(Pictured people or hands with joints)
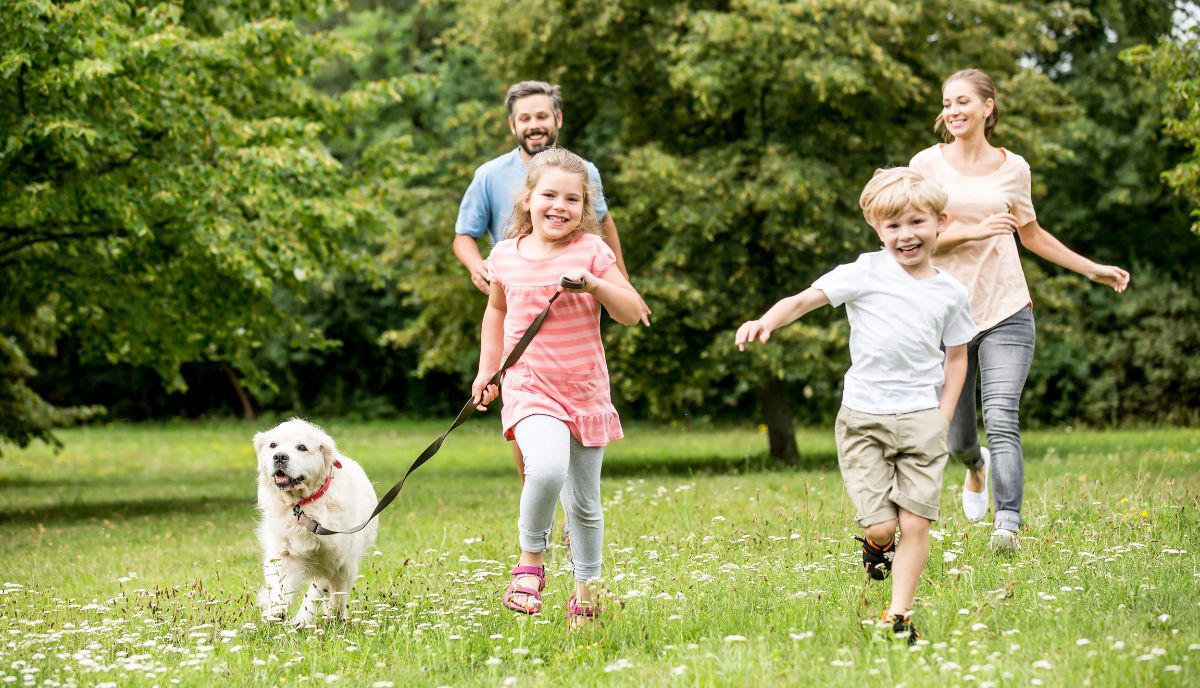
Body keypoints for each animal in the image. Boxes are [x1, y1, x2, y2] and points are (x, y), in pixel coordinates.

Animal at [255, 415, 376, 624]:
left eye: (302, 447)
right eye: (273, 445)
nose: (279, 456)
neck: (303, 506)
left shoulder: (334, 560)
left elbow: (315, 593)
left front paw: (302, 620)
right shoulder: (283, 553)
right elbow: (279, 586)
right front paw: (275, 610)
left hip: (348, 565)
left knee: (338, 591)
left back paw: (337, 614)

→ **ASSIGNMENT**
Starting from the line that contains "nose: (279, 456)", give again every line to the last line of the data, exactly. Include nothing else.

→ **ANSWER BOX**
nose: (279, 456)
neck: (303, 506)
left shoulder: (334, 560)
left elbow: (315, 593)
left front paw: (302, 620)
right shoulder: (283, 553)
right elbow: (279, 586)
right front paw: (275, 610)
left hip: (348, 565)
left knee: (338, 591)
left back paw: (337, 614)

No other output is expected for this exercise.